For this exercise, output the line containing "wire [15:0] muxout;" and every line after it through the end of the records, exactly, and no other line.

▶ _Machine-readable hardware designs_

◆ ◆ ◆

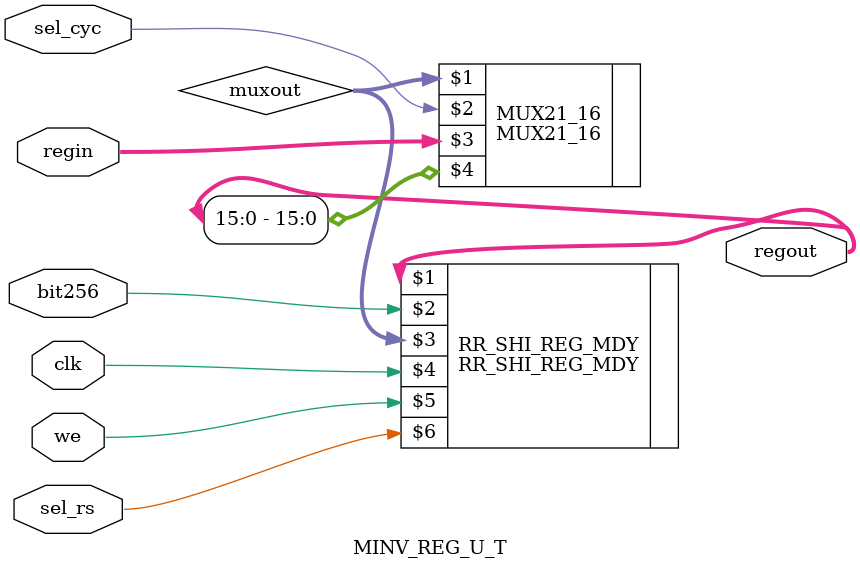
<source format=v>
module  MINV_REG_U_T(regout,bit256,regin,clk,we,sel_cyc,sel_rs);
  output [255:0] regout;
  input [15:0] regin;
  input  clk,we,sel_cyc,sel_rs,bit256;
  wire [15:0] muxout;        

  //sel_cyc=0,select regin;sel_cyc=1,select regout[15:0].
  MUX21_16  MUX21_16(muxout,sel_cyc,regin,regout[15:0]);
  
  //sel_rs=0,select muxout;sel_rs=1,select right shift 1bit.
  RR_SHI_REG_MDY  RR_SHI_REG_MDY(regout,bit256,muxout,clk,we,sel_rs);
endmodule
</source>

◆ ◆ ◆

▶ _REPLY TO THE TASK_
  wire [15:0] muxout;        

  //sel_cyc=0,select regin;sel_cyc=1,select regout[15:0].
  MUX21_16  MUX21_16(muxout,sel_cyc,regin,regout[15:0]);
  
  //sel_rs=0,select muxout;sel_rs=1,select right shift 1bit.
  RR_SHI_REG_MDY  RR_SHI_REG_MDY(regout,bit256,muxout,clk,we,sel_rs);
endmodule
</source>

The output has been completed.